Le cocktail explosif du samedi

Le soleil se lève sur ce deuxième jour de festival et on aperçoit déjà les premiers festivaliers qui finissent leur courte nuit sur l’étendue d’herbe derrière la ferme. Jusqu’aux premiers sets de l’après-midi, on a ainsi le temps d’apprécier le cadre de ce festival normand et la street food (préparée avec des produits locaux) qu’il propose. Le temps s’écoule avec une vitesse folle tandis que sonne déjà l’heure des artistes venus clôturer cette 11e édition de Rock in The Barn. On découvre ainsi le trio post-punk instrumental, Péniche, déployé sur l’herbe fraichement foulée par les premiers festivaliers du samedi. Il vaut mieux ne pas se fier au nom de ce groupe, docile bateau voguant sur les fleuves, puisque la jeune formation semble d’avantage avoir fixé un turbo sous la coque, avec leur tout 1er EP Atlas. Puis, le public s’assoit devant l’artiste français Gaëtan Nonchalant, et se laisser porter par ses morceaux pop aux textes poétiques et espiègles. Changement de scène, changement de décor, avec Bryan’s Magic Tears, le jeune groupe récemment signé chez Born Bad Records qui livre une superbe prestation. Entichés du grunge et de la mélancolie des 90’s, ce groupe de rock ne manque pourtant ni d’énergie, ni d’une pointe d’humour sur scène.
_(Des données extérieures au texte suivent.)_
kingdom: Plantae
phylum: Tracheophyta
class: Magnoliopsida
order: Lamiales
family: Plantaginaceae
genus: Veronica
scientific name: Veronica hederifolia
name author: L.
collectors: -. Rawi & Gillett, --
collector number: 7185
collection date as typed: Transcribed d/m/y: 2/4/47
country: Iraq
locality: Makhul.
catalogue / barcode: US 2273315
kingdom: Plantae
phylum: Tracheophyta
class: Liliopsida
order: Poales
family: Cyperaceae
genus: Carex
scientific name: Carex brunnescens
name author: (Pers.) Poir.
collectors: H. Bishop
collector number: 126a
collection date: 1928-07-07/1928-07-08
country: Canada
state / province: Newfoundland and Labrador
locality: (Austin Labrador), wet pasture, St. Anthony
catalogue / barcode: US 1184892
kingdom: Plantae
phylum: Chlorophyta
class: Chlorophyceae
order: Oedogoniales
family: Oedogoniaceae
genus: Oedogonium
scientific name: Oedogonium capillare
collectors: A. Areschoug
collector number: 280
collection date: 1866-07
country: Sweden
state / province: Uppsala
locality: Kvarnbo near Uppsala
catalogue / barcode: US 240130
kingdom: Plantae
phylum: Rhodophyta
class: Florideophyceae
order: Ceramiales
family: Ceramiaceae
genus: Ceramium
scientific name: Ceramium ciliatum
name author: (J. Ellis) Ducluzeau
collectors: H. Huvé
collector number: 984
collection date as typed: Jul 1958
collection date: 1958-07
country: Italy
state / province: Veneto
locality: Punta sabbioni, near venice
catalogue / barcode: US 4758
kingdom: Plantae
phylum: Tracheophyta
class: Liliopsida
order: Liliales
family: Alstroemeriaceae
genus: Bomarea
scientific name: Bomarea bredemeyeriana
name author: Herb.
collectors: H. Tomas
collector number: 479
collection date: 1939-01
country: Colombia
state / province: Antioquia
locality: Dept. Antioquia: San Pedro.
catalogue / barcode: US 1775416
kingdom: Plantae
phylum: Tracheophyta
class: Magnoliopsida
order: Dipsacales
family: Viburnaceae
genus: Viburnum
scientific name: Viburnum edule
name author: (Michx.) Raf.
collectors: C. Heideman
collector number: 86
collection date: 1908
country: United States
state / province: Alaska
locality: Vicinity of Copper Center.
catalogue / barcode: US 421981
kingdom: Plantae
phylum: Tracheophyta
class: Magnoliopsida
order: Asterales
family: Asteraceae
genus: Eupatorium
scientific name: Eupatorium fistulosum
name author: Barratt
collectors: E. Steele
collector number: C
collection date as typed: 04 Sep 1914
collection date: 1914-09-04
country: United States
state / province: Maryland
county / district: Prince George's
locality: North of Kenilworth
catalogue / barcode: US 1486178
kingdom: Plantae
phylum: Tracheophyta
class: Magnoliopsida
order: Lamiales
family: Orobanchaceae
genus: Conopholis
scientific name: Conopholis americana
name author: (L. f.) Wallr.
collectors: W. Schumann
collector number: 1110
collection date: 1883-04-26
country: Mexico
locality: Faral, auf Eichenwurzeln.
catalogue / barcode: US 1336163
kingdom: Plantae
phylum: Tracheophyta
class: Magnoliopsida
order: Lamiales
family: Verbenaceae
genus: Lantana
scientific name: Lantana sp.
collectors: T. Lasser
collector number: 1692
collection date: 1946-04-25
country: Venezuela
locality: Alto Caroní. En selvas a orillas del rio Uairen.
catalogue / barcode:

Puis, en remplacement inattendu d’Hotel Lux, n’ayant pas pu jouer au festival, le groupe Structures est parvenu à s’incarner avec brio dans la programmation de ce dernier jour. Le quartet de cold/new wave parisien a, une fois de plus , retourné la foule avec leur compositions punk mordantes. Porté par une voix brute, les morceaux s’enchainent comme des hymnes au lâcher prise et à la démence jouissive. Après avoir quitté le public avec deux titre inédit, les membres de Structures font place à leurs confrères de Johnny Mafia dans une ambiance tout aussi frissonnante. Bien que cela fait un certain temps que le groupe n’a pas sorti de nouveaux titres, le public a eu plaisir de (re)découvrir sur scène leur musique possédée par l’essence du rock’n’roll des 70’s. Enfin, on termine en apothéose avec les joyeux et singuliers lurons de Warmduscher, ces rockeurs londoniens qui ont habités la scène avec grandeur ce soir là. Le groupe aux multiples facettes représentées par leur membres tous issus de d’ancien groupes, transpose sur scène ses textes salaces aux sonorités effrayantes de qualité. Pour les noctambules aguerris, le set de Dombrance a sur ravir les esprits, notamment avec ses titre phares Poutou et Fillon , un concentré d’humour électro-dansant qui a clôturé avec brio cette édition tout particulière du Rock in The Barn.